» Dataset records
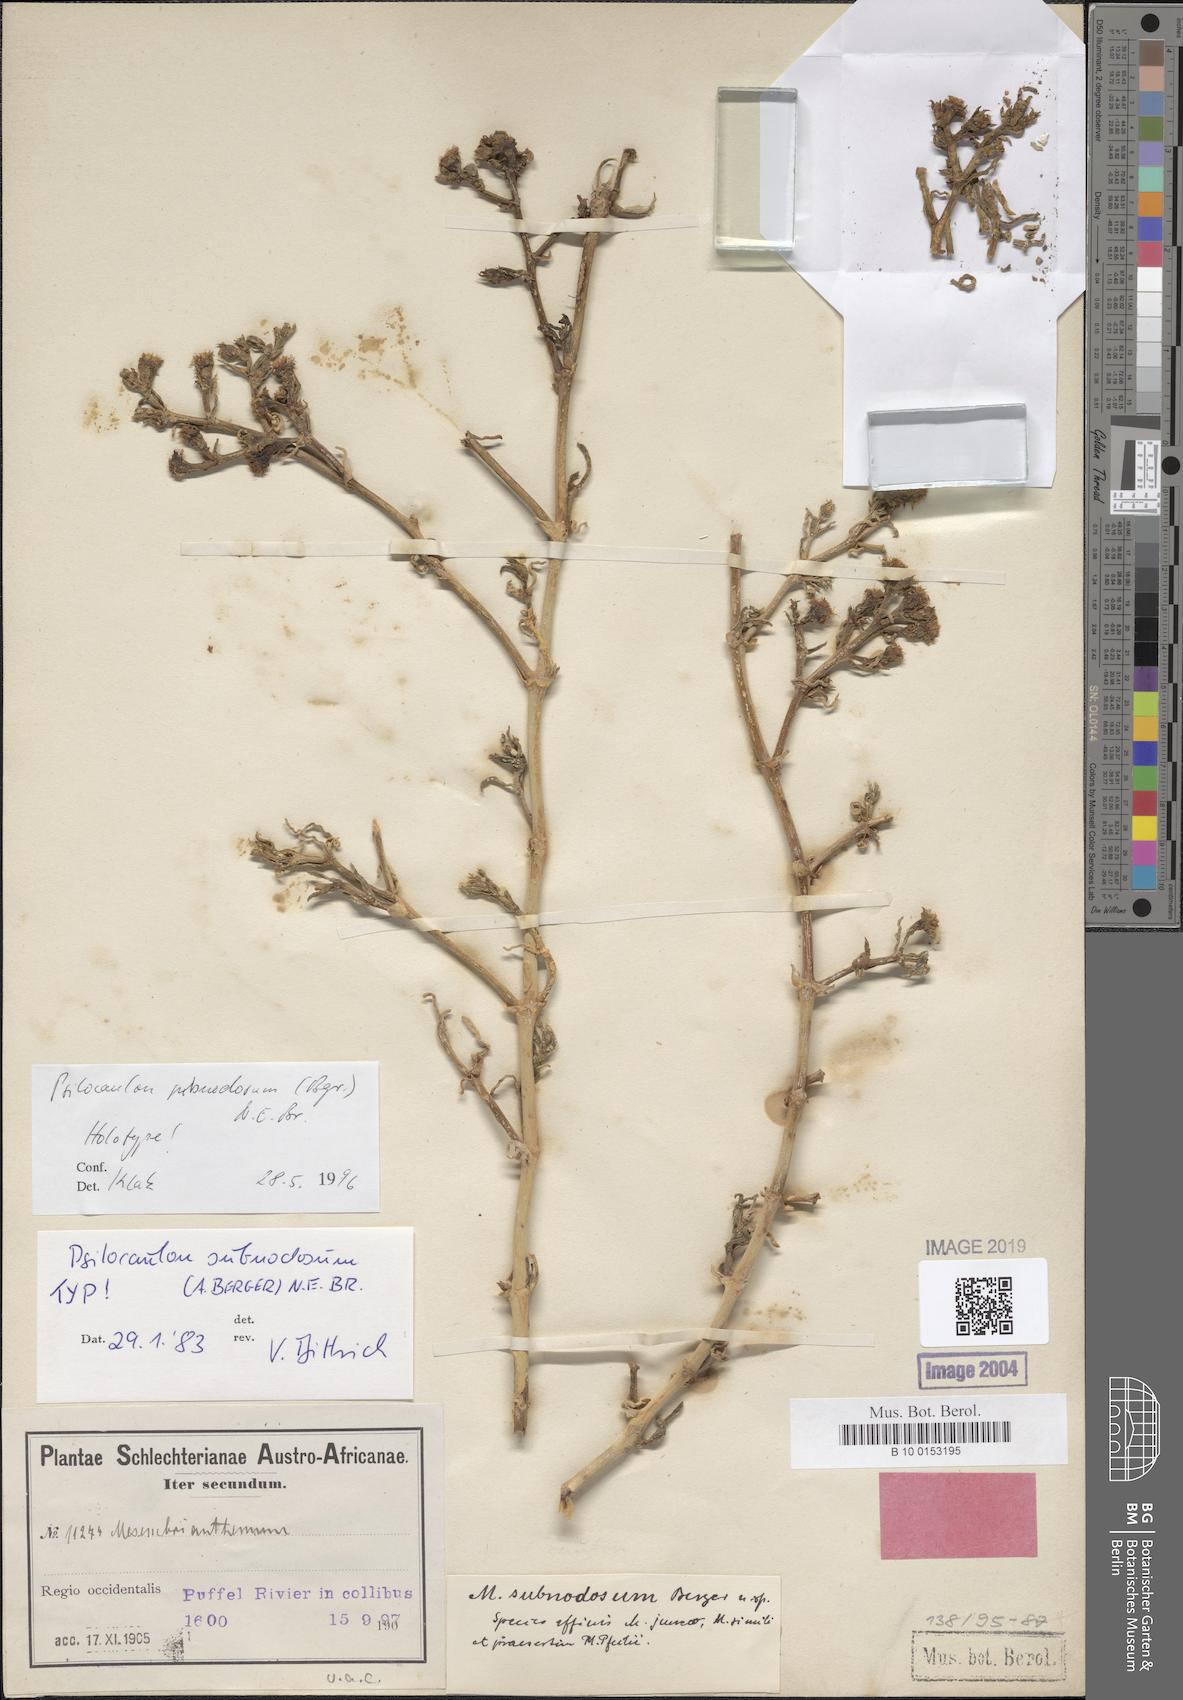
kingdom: Plantae
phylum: Tracheophyta
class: Magnoliopsida
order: Caryophyllales
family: Aizoaceae
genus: Mesembryanthemum
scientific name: Mesembryanthemum subnodosum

» TASK DESCRIPTION
Return every classification line from all the items word for word, leaving out the pictures.

» OUTPUT BELOW
kingdom: Plantae
phylum: Tracheophyta
class: Magnoliopsida
order: Caryophyllales
family: Aizoaceae
genus: Mesembryanthemum
scientific name: Mesembryanthemum subnodosum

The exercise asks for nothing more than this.